CPU considerations – The model can run on CPU‑only systems, but generation latency will be significantly higher (≈5‑10× slower). A recent multi‑core CPU (e.g., AMD Ryzen 7 5800X or Intel i7‑12700K) with ≥16 GB RAM is the minimum for acceptable performance.
Storage – The checkpoint (including tokenizer) is ~1.2 GB when stored as safetensors. SSD storage is recommended to keep load times under a few seconds.
Performance characteristics – On a single RTX 3060 (12 GB VRAM) the model can generate ~30 tokens per second in bfloat16, scaling linearly with batch size. The low memory footprint also enables deployment on edge devices such as NVIDIA Jetson or even high‑end smartphones via ONNX Runtime.
Use Cases
- Chatbot & virtual assistant – The instruction‑tuned variant can follow natural language prompts, making it suitable for lightweight conversational agents on mobile or web.
- Content rewriting & summarisation – Works well for paraphrasing articles, generating concise abstracts, or cleaning up user‑generated text.

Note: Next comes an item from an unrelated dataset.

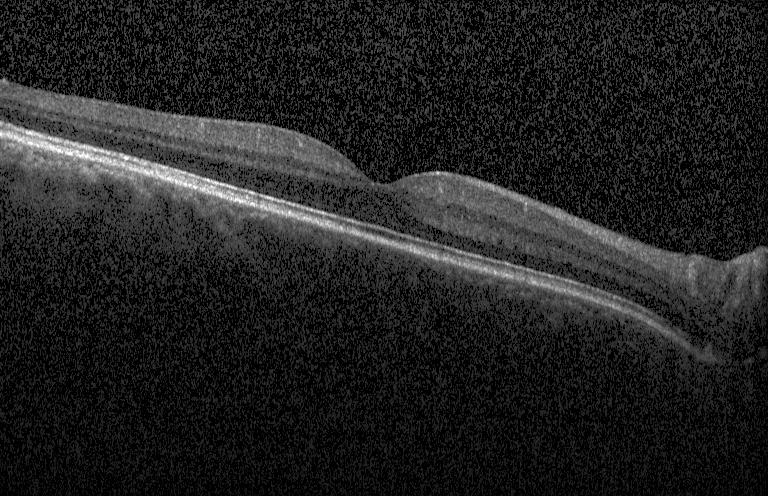

Impression: neither choroidal neovascularization, diabetic macular edema, nor drusen.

- Educational tools – Can answer factual questions, explain concepts, or generate practice problems for language‑learning apps.

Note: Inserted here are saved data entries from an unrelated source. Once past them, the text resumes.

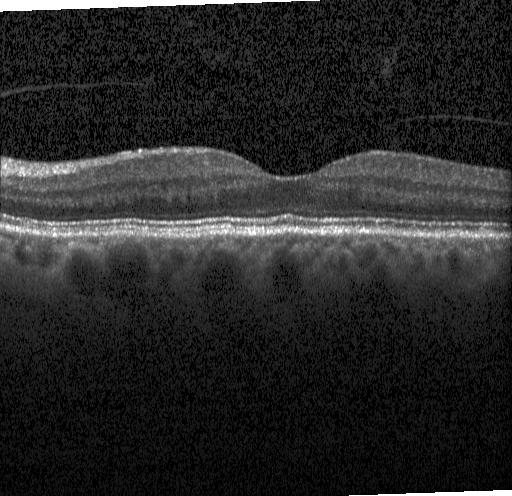 OCT line scan; acquired on a Heidelberg Spectralis; spectral-domain OCT; macular scan. OCT finding: no evidence of CNV, DME, or drusen.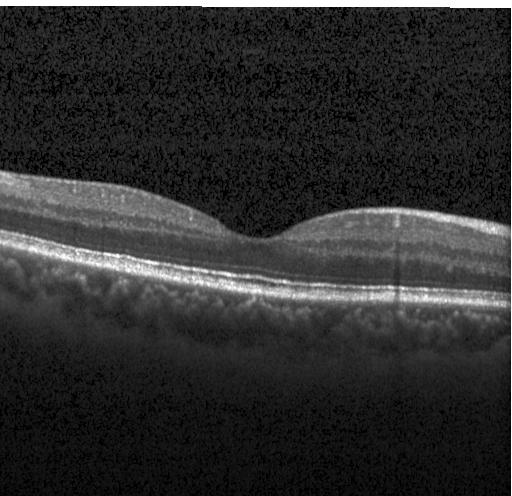

Spectral-domain OCT. OCT B-scan — The scan shows no evidence of choroidal neovascularization, diabetic macular edema, or drusen.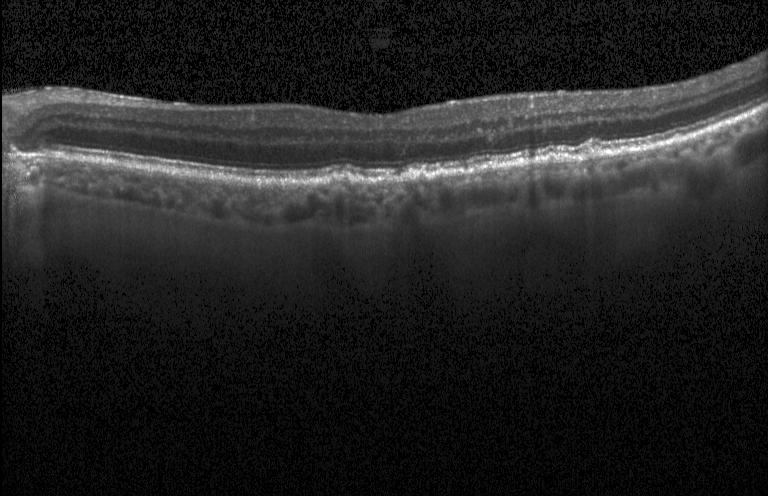 Retinal OCT B-scan, horizontal scan through the fovea, acquired on a Heidelberg Spectralis — DME.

- Prototype RAG (Retrieval‑Augmented Generation) – Its small size allows it to be paired with a local vector store for fast, on‑device retrieval‑augmented pipelines.
- Research baseline – Provides a fast, low‑cost baseline for zero‑shot and few‑shot experiments in NLP research.
Training Details
Methodology – Training proceeded in two stages. First, a causal language model was trained on ~2 trillion tokens using a mixture of high‑quality web corpora. Second, an instruction‑tuned version was created via supervised fine‑tuning (SFT) on public instruction datasets plus a proprietary “smol‑talk” set, followed by Direct Preference Optimization (DPO) using the UltraFeedback dataset.
Datasets
- FineWeb‑Edu – a filtered educational subset of the FineWeb corpus.

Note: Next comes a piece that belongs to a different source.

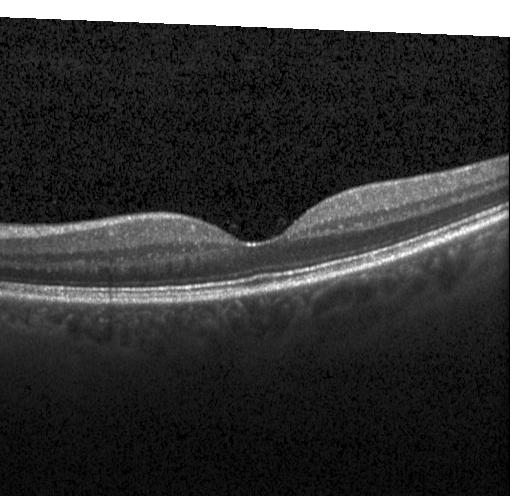

Diagnosis: no choroidal neovascularization, diabetic macular edema, or drusen.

- DCLM – a large collection of code‑related and documentation text.
- The Stack – a massive dump of open‑source code and technical documentation.
- Additional curated datasets (to be released) that focus on high‑quality instruction data.
- SFT dataset: smol‑smoltalk.
- Preference data: UltraFeedback.
Compute – The base model was trained on a cluster of NVIDIA A100 GPUs (40 GB) for several weeks, using mixed‑precision (bfloat16) training to keep the memory footprint manageable. The exact FLOP count is not disclosed, but a 2‑trillion‑token run at ~30 TFLOP/s per GPU is a reasonable estimate.
Fine‑tuning capabilities – Users can continue SFT with their own instruction data via the Hugging Face alignment‑handbook recipes (see the GitHub link in the README). The model also supports parameter‑efficient fine‑tuning methods such as LoRA or QLoRA, allowing adaptation with as little as 1 GB of GPU memory.
Licensing Information
The README lists the Apache‑2.0 license, while the model card tags show license: unknown. In practice, the Apache‑2.0 license is permissive: you may use, modify, and distribute the model (including for commercial purposes) provided you retain the copyright notice and include a copy of the license.
Commercial use – Allowed under Apache‑2.0. Companies can embed the model in SaaS products, on‑device applications, or internal tools without paying royalties. However, you must ensure that any downstream modifications also carry the same attribution.
Restrictions – The license does not grant rights to use any third‑party datasets that may be embedded in the training corpus if those datasets have conflicting terms. Users should verify that their intended use complies with the underlying data licenses (e.g., FineWeb‑Edu, DCLM, The Stack). Additionally, the model’s “unknown” tag suggests that some downstream platforms may require a manual check before redistribution.
Attribution – A typical attribution line would be: “SmolLM2‑135M © HuggingFaceTB, licensed under Apache‑2.0.” Include a link to the model card and the Apache‑2.0 license text.